◆ Task description ◆
When the string "What" is part of a line below, that line should be copied.
[The input — start]
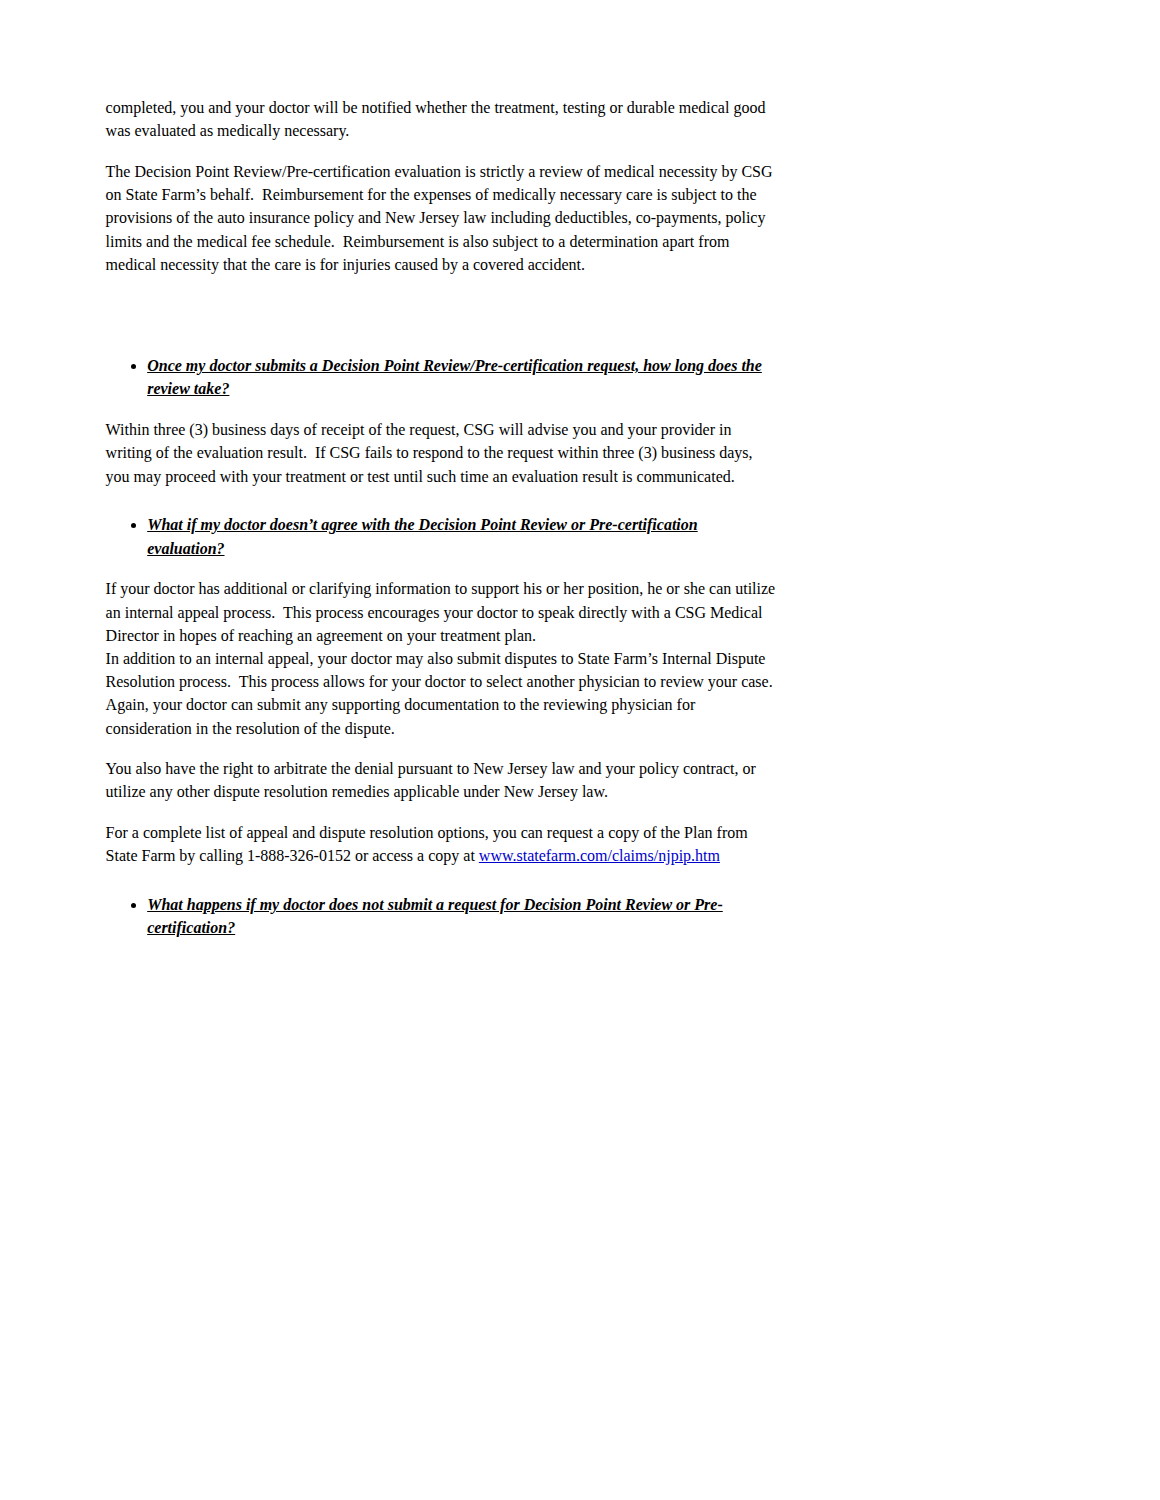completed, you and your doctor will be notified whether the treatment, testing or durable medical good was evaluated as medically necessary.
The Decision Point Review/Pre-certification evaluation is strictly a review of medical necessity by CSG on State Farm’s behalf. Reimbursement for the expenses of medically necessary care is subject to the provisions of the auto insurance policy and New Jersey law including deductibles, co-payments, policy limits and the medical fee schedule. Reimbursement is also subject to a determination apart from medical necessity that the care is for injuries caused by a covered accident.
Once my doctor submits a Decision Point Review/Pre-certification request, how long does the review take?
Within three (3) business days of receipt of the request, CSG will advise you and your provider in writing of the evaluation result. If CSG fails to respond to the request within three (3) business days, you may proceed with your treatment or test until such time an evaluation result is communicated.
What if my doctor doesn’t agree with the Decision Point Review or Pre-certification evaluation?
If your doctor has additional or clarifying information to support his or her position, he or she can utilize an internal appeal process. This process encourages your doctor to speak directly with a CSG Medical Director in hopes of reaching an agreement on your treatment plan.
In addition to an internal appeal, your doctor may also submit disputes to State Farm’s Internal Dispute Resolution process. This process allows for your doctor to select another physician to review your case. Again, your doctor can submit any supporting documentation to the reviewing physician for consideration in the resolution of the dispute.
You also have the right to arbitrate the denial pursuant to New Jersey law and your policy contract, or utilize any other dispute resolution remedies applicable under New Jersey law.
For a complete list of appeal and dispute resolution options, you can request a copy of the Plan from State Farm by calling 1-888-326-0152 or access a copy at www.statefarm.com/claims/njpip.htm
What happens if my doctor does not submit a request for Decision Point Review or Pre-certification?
[The input — finish]
◆ Task response ◆
What if my doctor doesn’t agree with the Decision Point Review or Pre-certification evaluation?
What happens if my doctor does not submit a request for Decision Point Review or Pre-certification?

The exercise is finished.